The top of Tsutenkaku Tower provides a panoramic and unobstructed view of Osaka. The original Tsutenkaku Tower, completed in 1912 and 64 m tall, was designed to resemble both the Eiffel Tower (at the top) and the Arc de Triomphe (at the base), and was one end of a tramway connecting the neighborhood with the Luna Park grounds. It was damaged by fire in 1943 and disassembled, then replaced in 1956 with the current structure, which is 103 m tall and designed by Tachū Naitō (also known for the design of Tokyo Tower).

==Access==
- JR West Osaka Loop Line, Shin-Imamiya Station, East Exit (10-minute walk)
- Nankai Railway Nankai Line, Shin-Imamiya Station, East Exit (10-minute walk)
- Nankai Railway Koya Line, Shin-Imamiya Station, East Exit (10-minute walk)
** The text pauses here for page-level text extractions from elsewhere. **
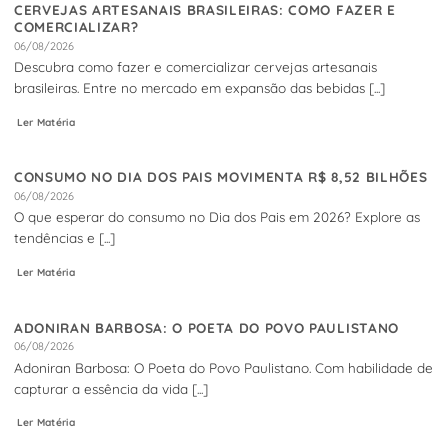
CERVEJAS ARTESANAIS BRASILEIRAS: COMO FAZER E
COMERCIALIZAR?
06/08/2026
Descubra como fazer e comercializar cervejas artesanais
brasileiras. Entre no mercado em expansão das bebidas [...]
Ler Matéria
CONSUMO NO DIA DOS PAIS MOVIMENTA R$ 8,52 BILHÕES
06/08/2026
O que esperar do consumo no Dia dos Pais em 2026? Explore as
tendências e [...]
Ler Matéria
ADONIRAN BARBOSA: O POETA DO POVO PAULISTANO
06/08/2026
Adoniran Barbosa: O Poeta do Povo Paulistano. Com habilidade de
capturar a essência da vida [...]
Ler Matéria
- Osaka Municipal Subway Sakaisuji Line (brown line), Ebisucho Station, Exit 3 (3-minute walk)
- Osaka Municipal Subway Midosuji Line (red line), Dobutsuen-mae Station, Exit 5 (10-minute walk)
- Hankai Tramway Hankai Line, Ebisucho Station (3-minute walk)

==In popular culture==
Shinsekai was used as a setting for NHK's 1996 drama series Futarikko.